LAVCA: What sort of financing have you received thus far?
Polakof: We had a very successful and profitable business in Uruguay, but the CPG suppliers wanted to replicate the project in Argentina and began providing independent grocery stores to install the services. At that point we realized that we needed additional funding to expand. Since Uruguay is a very small country to raise the amount of money we were targeting, through Endeavor we met Austral Capital, a VC firm based in Chile. So it became an interesting mix: an Uruguayan company that raised money in Chile and was expanding in Argentina. Our first round was US$3 million, which we closed 10 months ago.
LAVCA: What is your most pressing strategic challenge right now?
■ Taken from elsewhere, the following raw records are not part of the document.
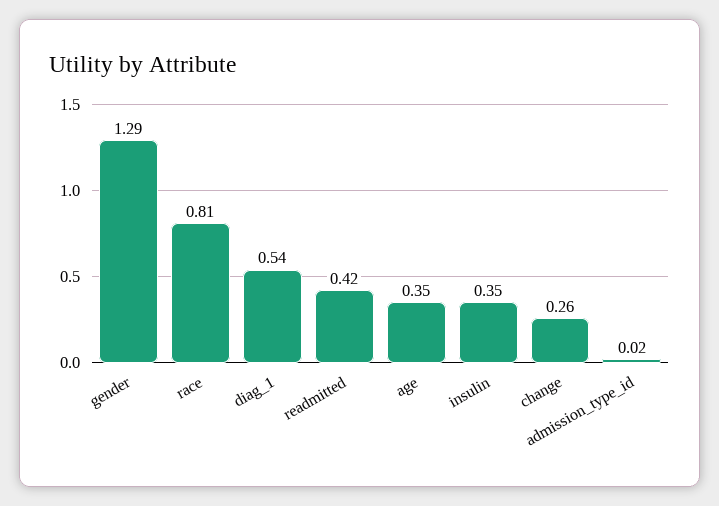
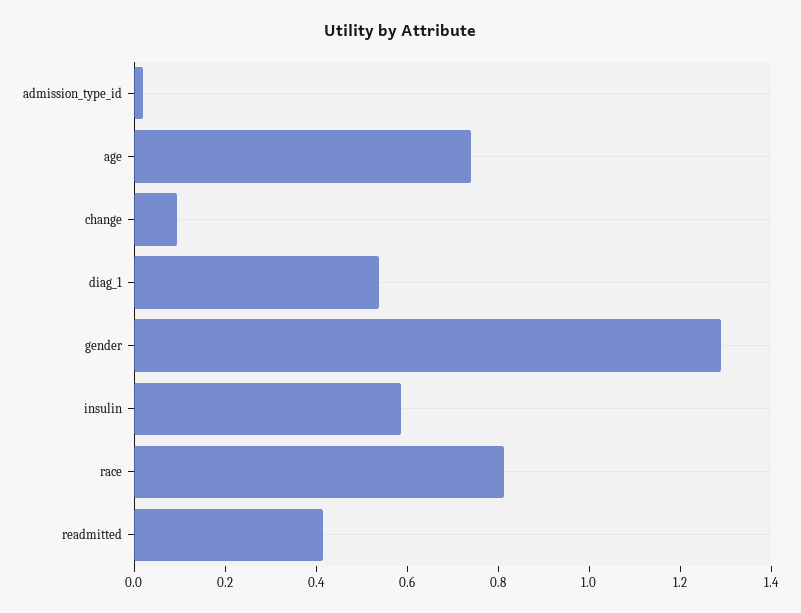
  {
    "gender": 1.29,
    "race": 0.81,
    "diag_1": 0.54,
    "readmitted": 0.42,
-   "age": 0.35,
+   "age": 0.75,
-   "insulin": 0.35,
+   "insulin": 0.6,
-   "change": 0.26,
+   "change": 0.1,
    "admission_type_id": 0.02
  }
Polakof: The transfer of knowledge and service culture. As we grow quickly in Argentina, continue expanding in Uruguay and start operations in Chile, our major challenge is passing know how and service culture to a rapidly expanding organization. We consider it key to our growth strategy because we build local teams and transfer the knowledge to them so they can run the business in their country so we can then focus on entering another country.
LAVCA: Who is your competition? What do you see as your competitive advantage?
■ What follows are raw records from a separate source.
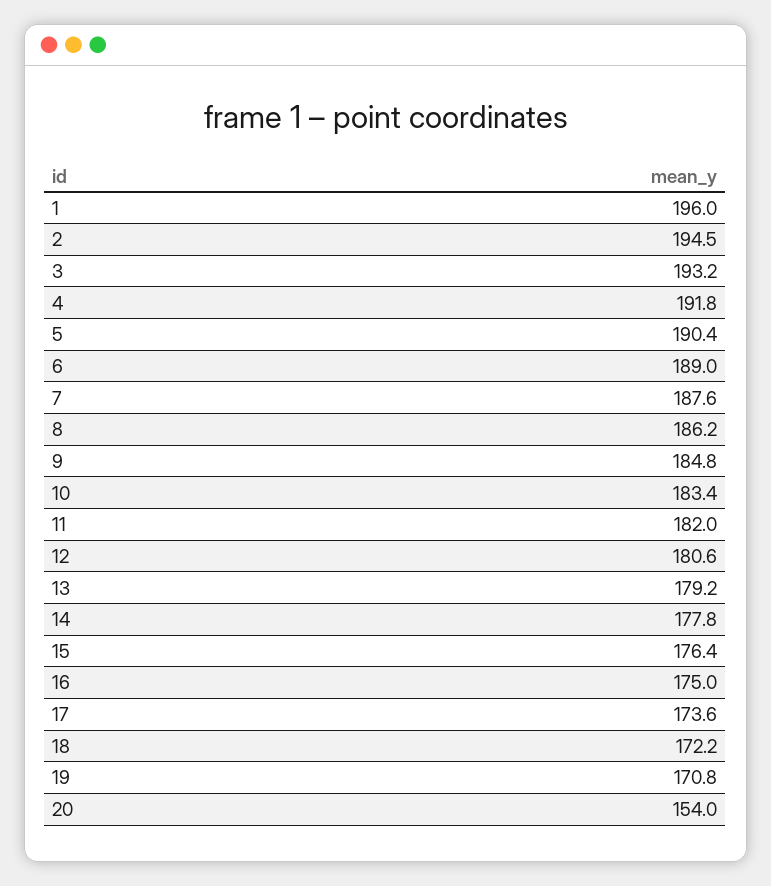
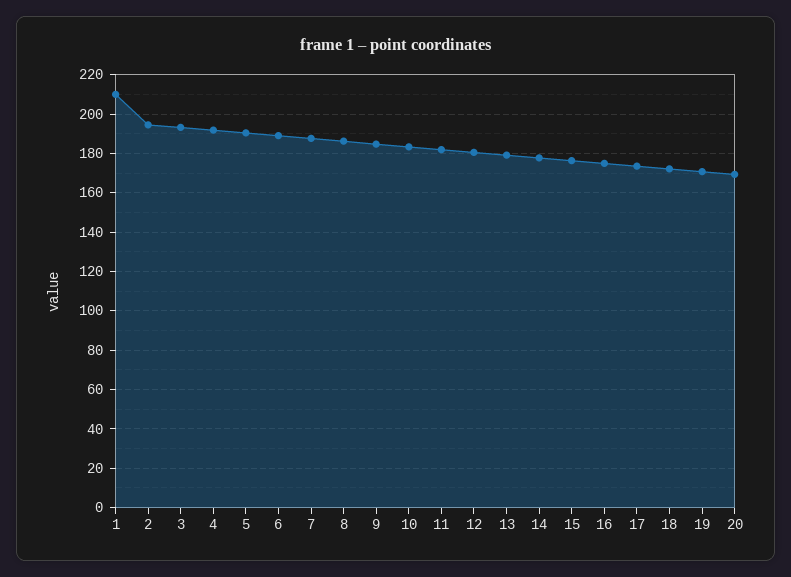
  {
-   "1": 196,
+   "1": 210,
    "2": 194.5,
    "3": 193.2,
    "4": 191.8,
    "5": 190.4,
    "6": 189,
    "7": 187.6,
    "8": 186.2,
    "9": 184.8,
    "10": 183.4,
    "11": 182,
    "12": 180.6,
    "13": 179.2,
    "14": 177.8,
    "15": 176.4,
    "16": 175,
    "17": 173.6,
    "18": 172.2,
    "19": 170.8,
-   "20": 154
+   "20": 170
  }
Polakof: We have competitors from POS vendors, information related companies, payments networks, etc. What sets us apart is that we are doing things differently, providing more services, which give our partners more possibilities.
LAVCA: Are you looking for additional financing? If so, how do you plan to put your next round of financing to use?
Polakof: We’ve had a very good experience working with Austral Capital and will look to raise a second round of financing in order to expand Brazil, where we already have grocery stores working with our systems. We will likely start actively seeking capital at some point in 2011.
LAVCA: Scanntech is already the leader in point of sales technology in Uruguay. Where do you see your company five years from now?
Polakof: We see ourselves with a greater presence in the rest of Latin America, as well as in the Asian market.
LAVCA: What advice would you give to other Latin American entrepreneurs and/or those in Uruguay specifically?
Polakof: Work hard on the business model; it is important that your company can add real value. Get a world class team, partner and set a culture with the right values. Once you have the right business strategy, it’s all about implementation and your people are to doing that successfully.